Simone enquête sur les « Hardies », un collectif féministe qu’elle soupçonne d’avoir aidé une femme à tuer son mari violent. Évoluant dans un milieu très masculin, elle ne se considère pas comme opprimée. Il faut savoir s’imposer, voilà tout ! Petit à petit, au contact de ces féministes qui n’ont finalement rien de harpies irresponsables, et qui aident réellement des femmes en détresse, Simone prend conscience de certains comportements de ses collègues hommes. Et si les Hardies disaient vrai ? Si la police refusait parfois de prendre les plaintes de femmes victimes de violence ?

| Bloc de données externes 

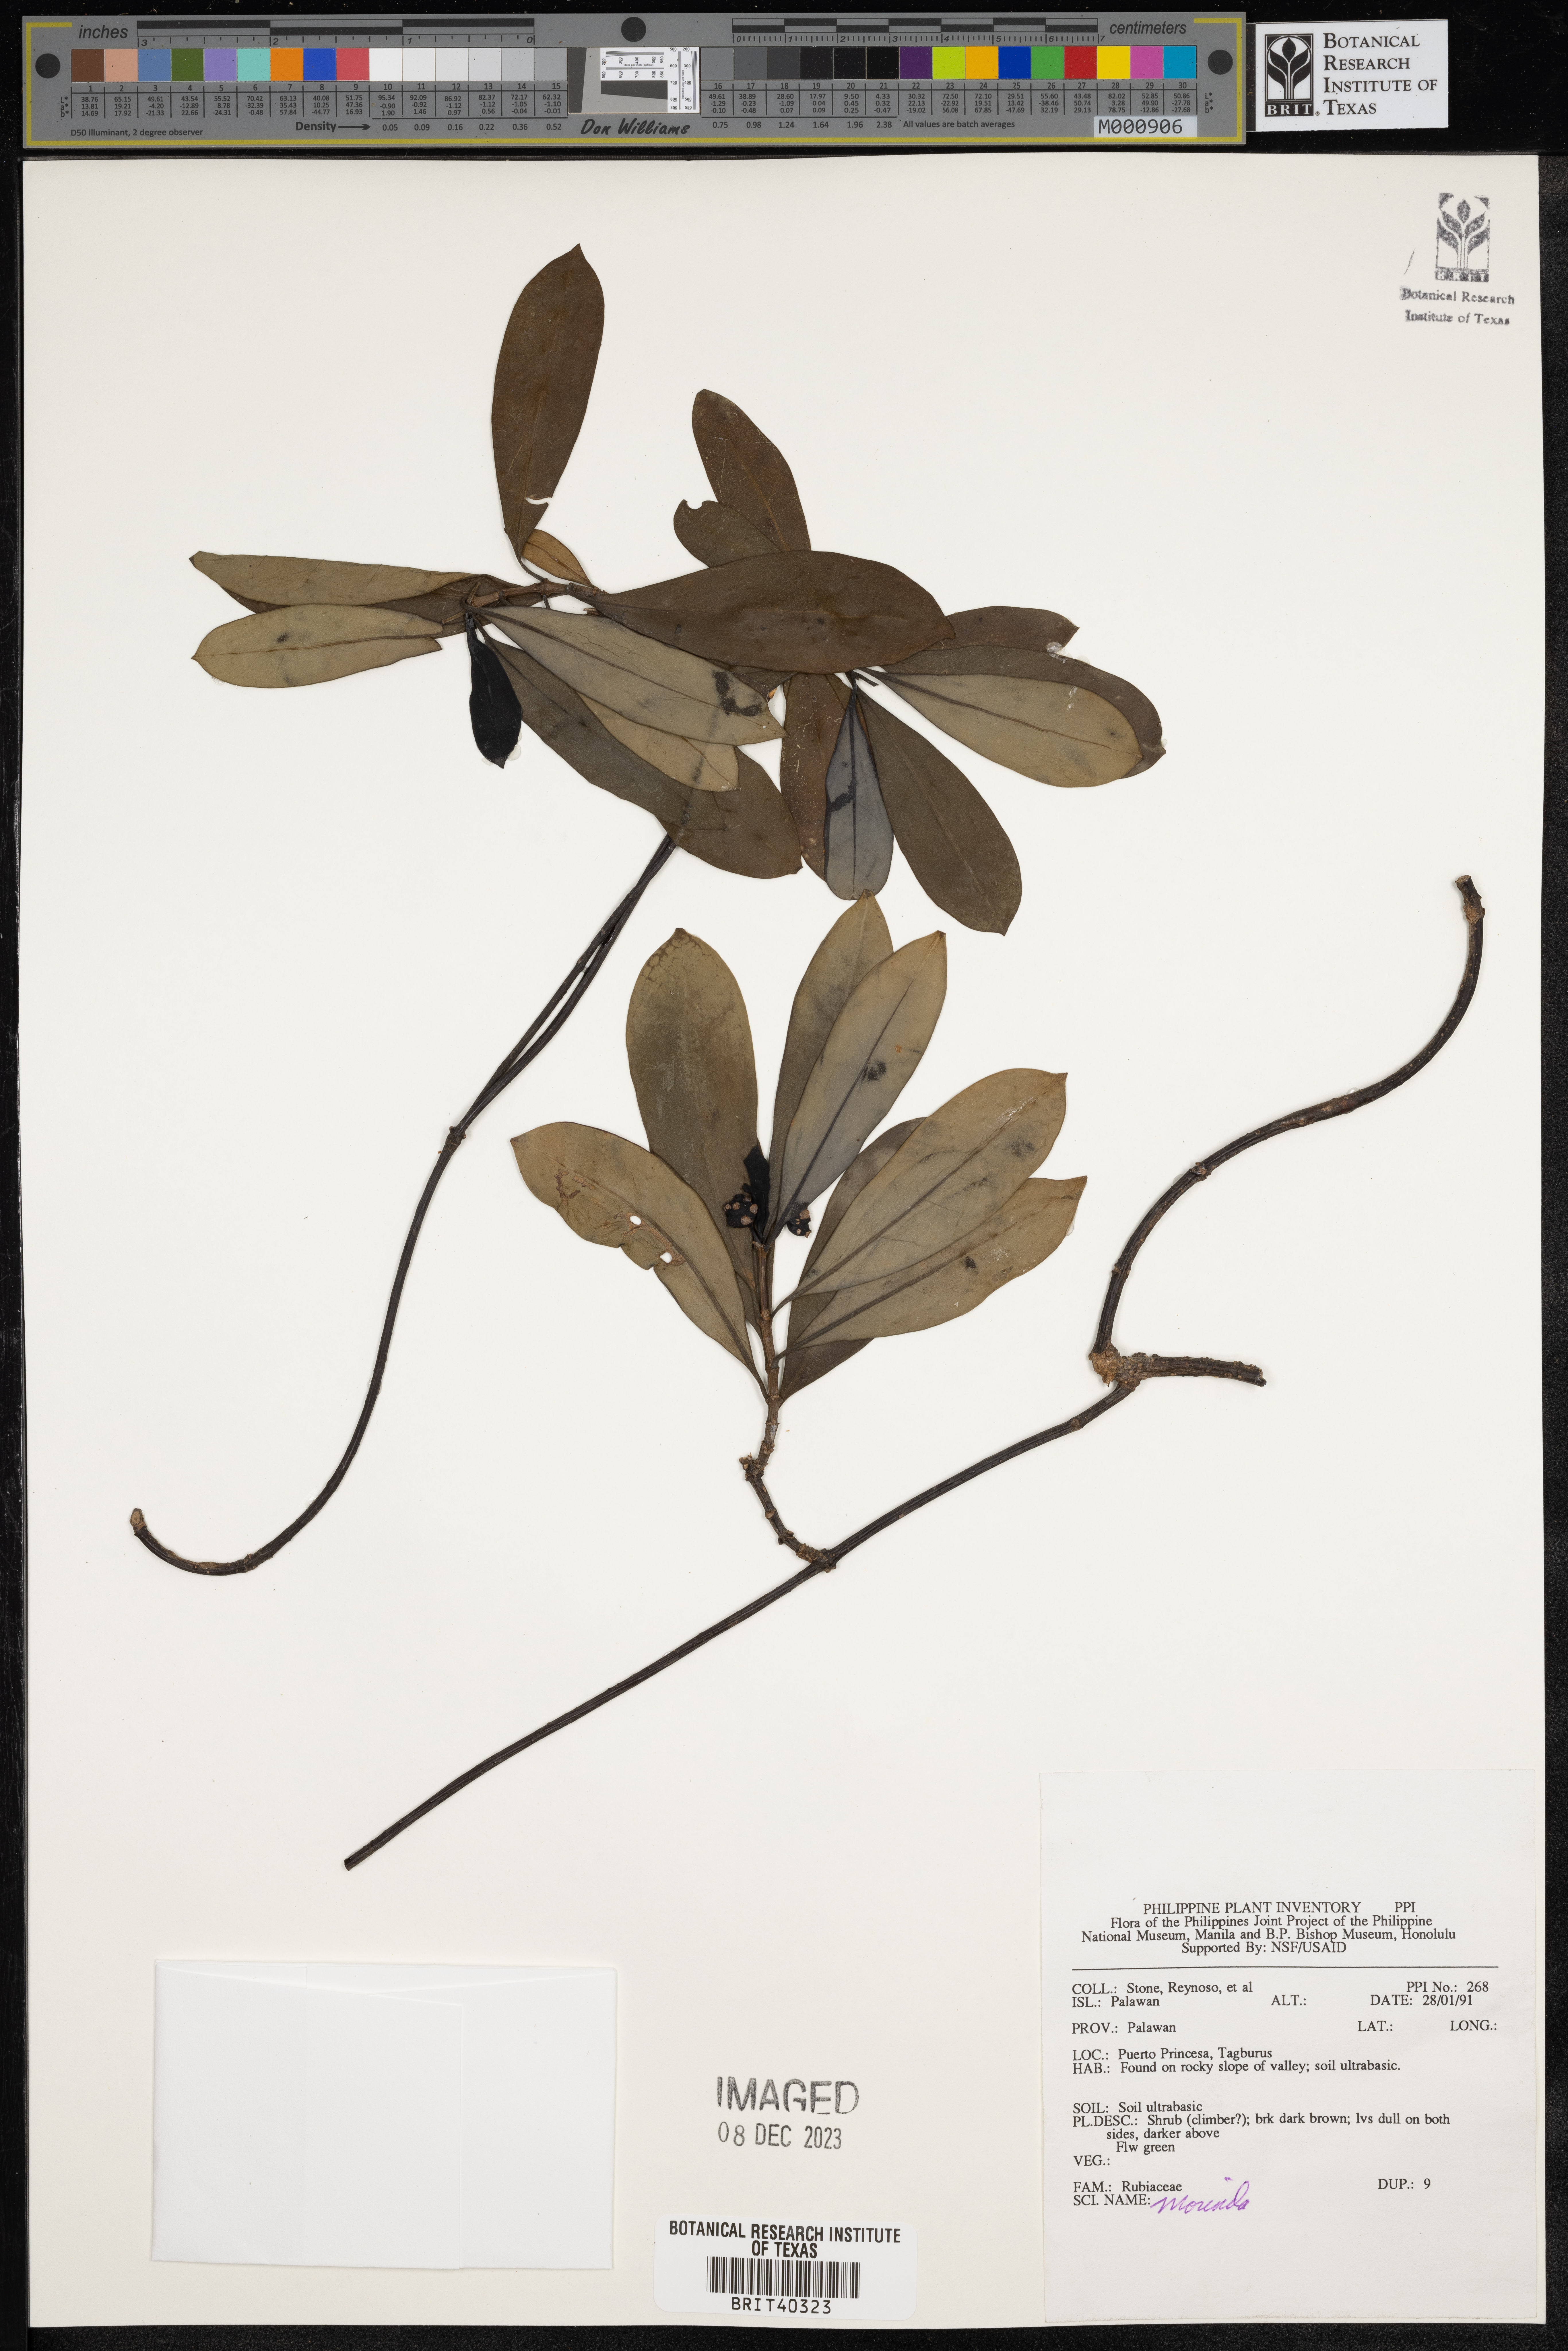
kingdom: Plantae
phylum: Tracheophyta
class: Magnoliopsida
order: Gentianales
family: Rubiaceae
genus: Morinda
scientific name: Morinda
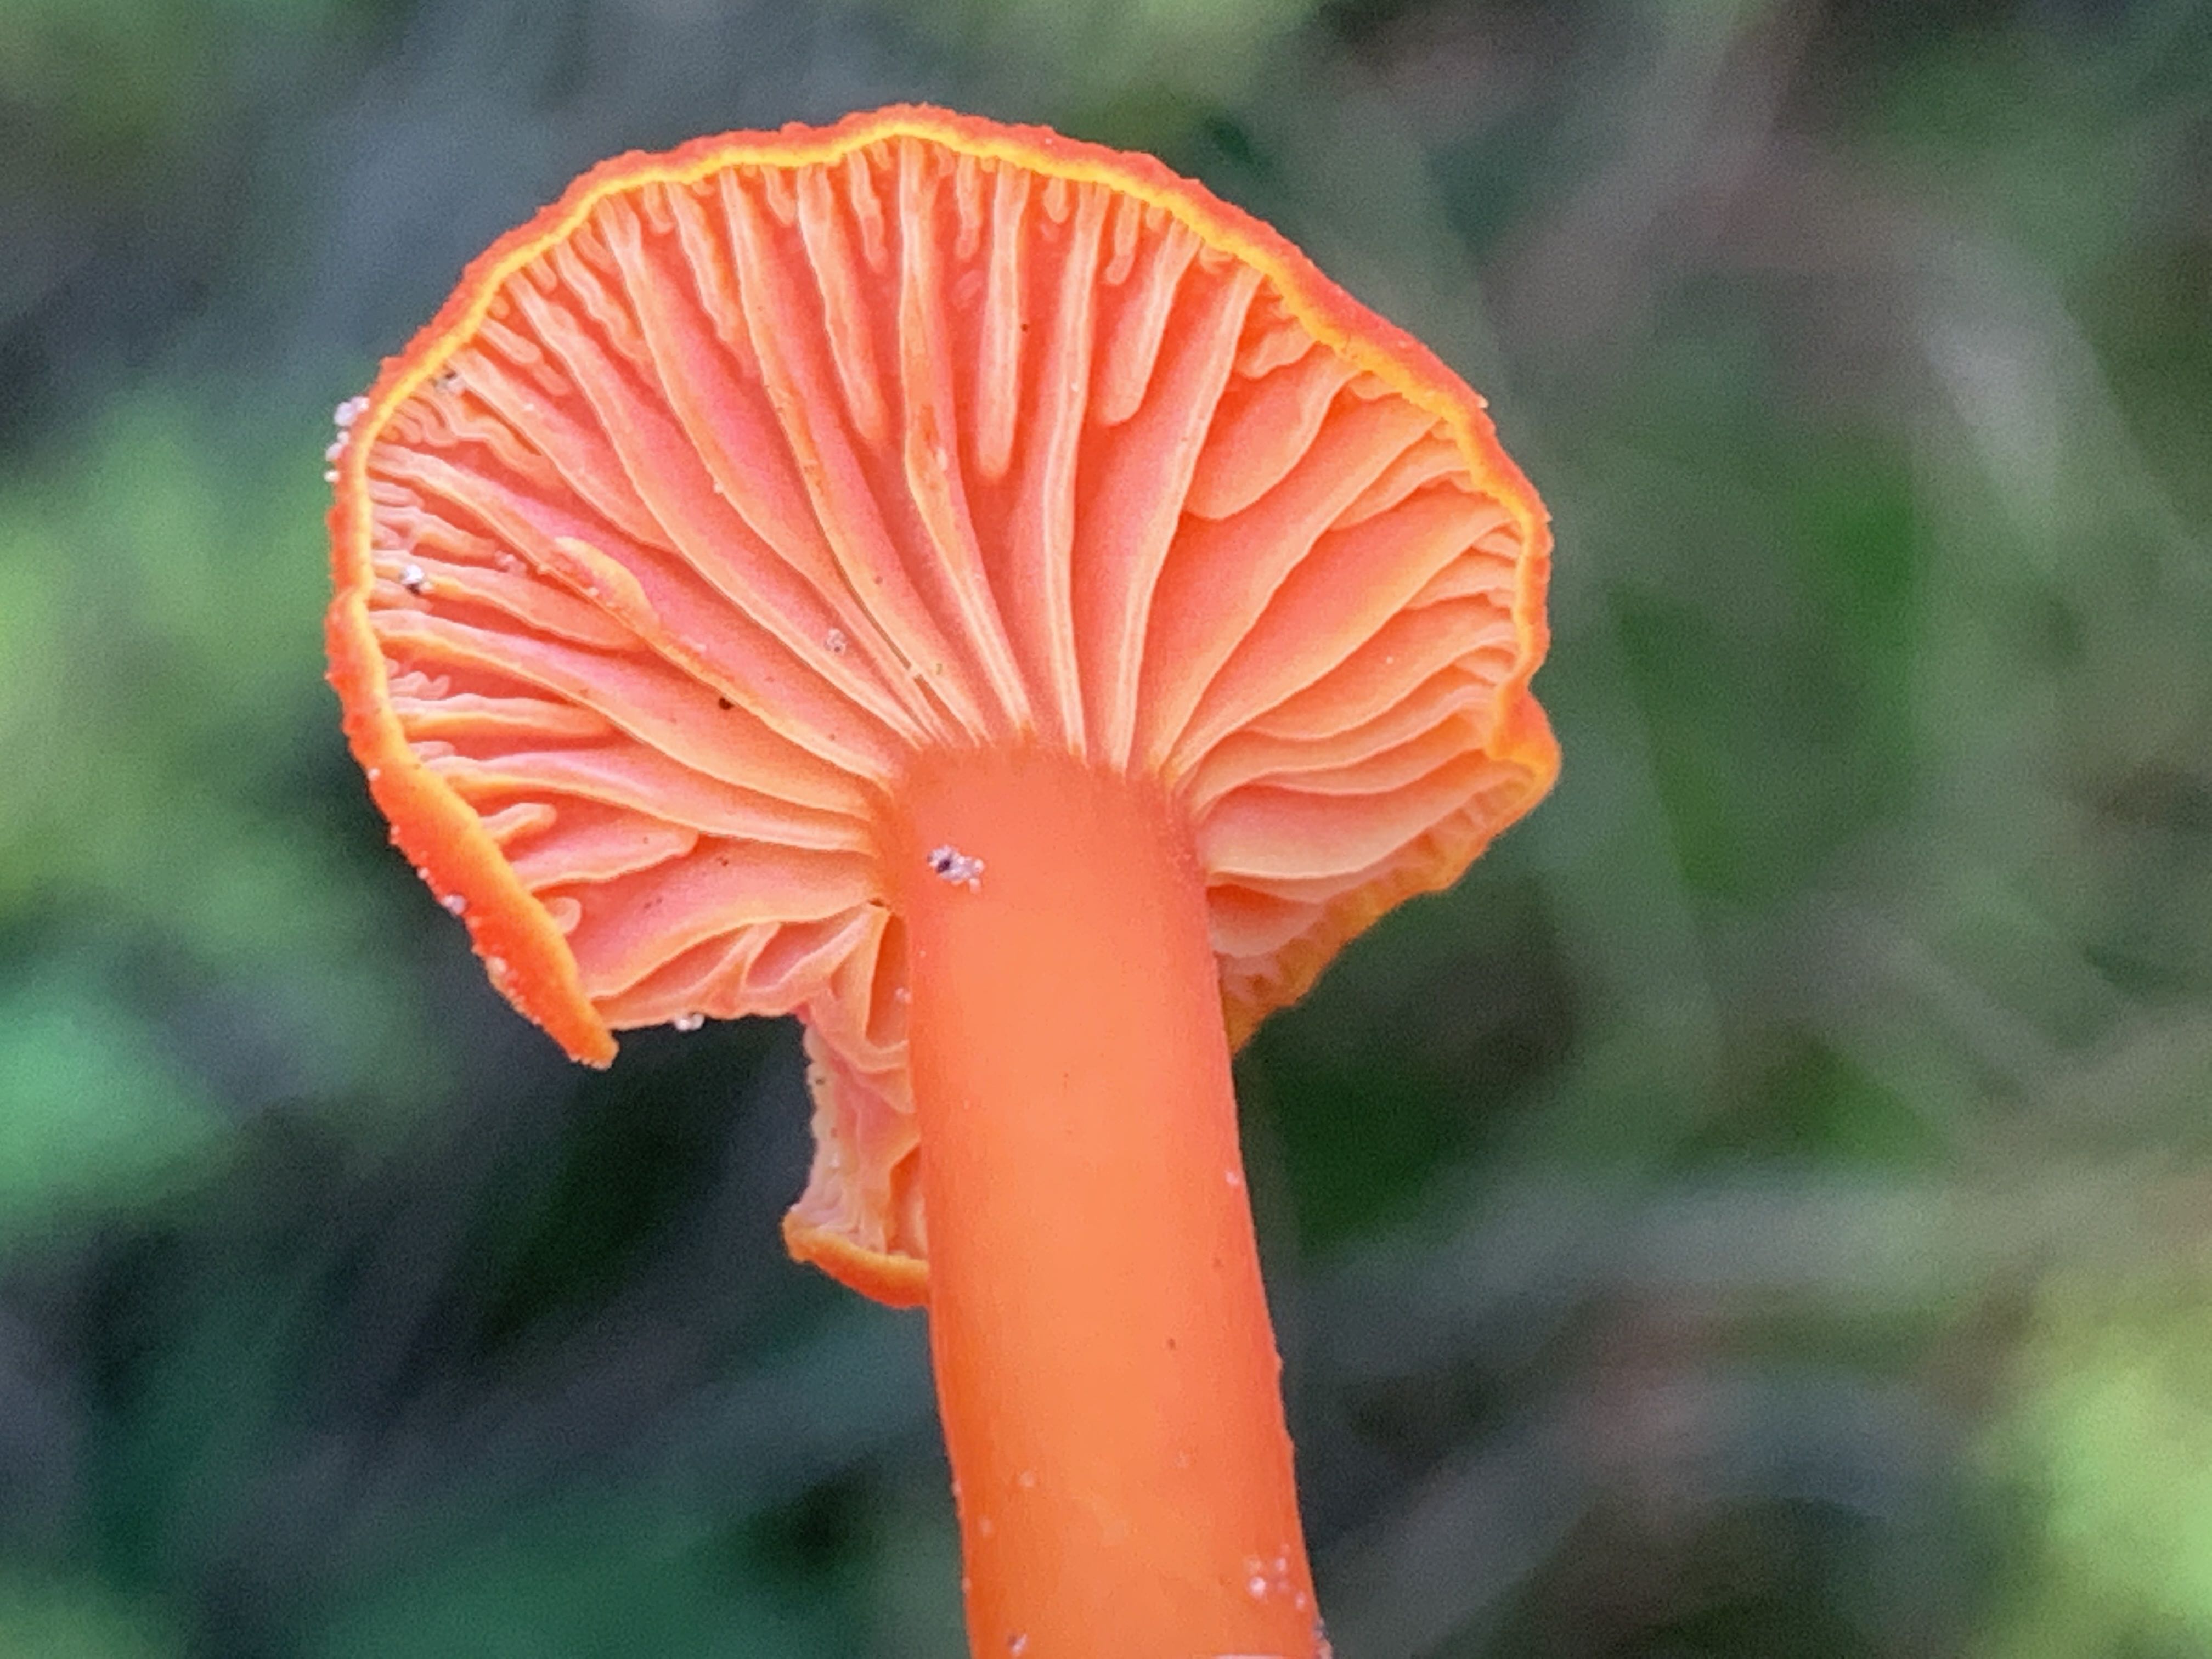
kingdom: Fungi
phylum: Basidiomycota
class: Agaricomycetes
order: Agaricales
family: Hygrophoraceae
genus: Hygrocybe
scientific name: Hygrocybe miniata
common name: mønje-vokshat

Léa Drucker incarne avec une grande finesse ce personnage pas tout à fait aimable, mais pas mal intentionné pour autant. Paul, que Simone accuse pour se couvrir, est, ironie du sort, un homme au foyer d’une grande douceur, acquis à la cause féministe et prompt à l’autocritique. Cette accusation le bouleverse et le pousse à une véritable enquête sur lui-même. Ne s’est-il pas rendu coupable d’agressions sans s’en apercevoir ? Homme au foyer modèle, ne fait-il « tout ce qu’il faut » que dans l’attente d’une reconnaissance ? C’est cette crise intérieure qui intéresse Leclerc, cette douloureuse remise en question dont les hommes soucieux d’égalité ne peuvent faire l’économie.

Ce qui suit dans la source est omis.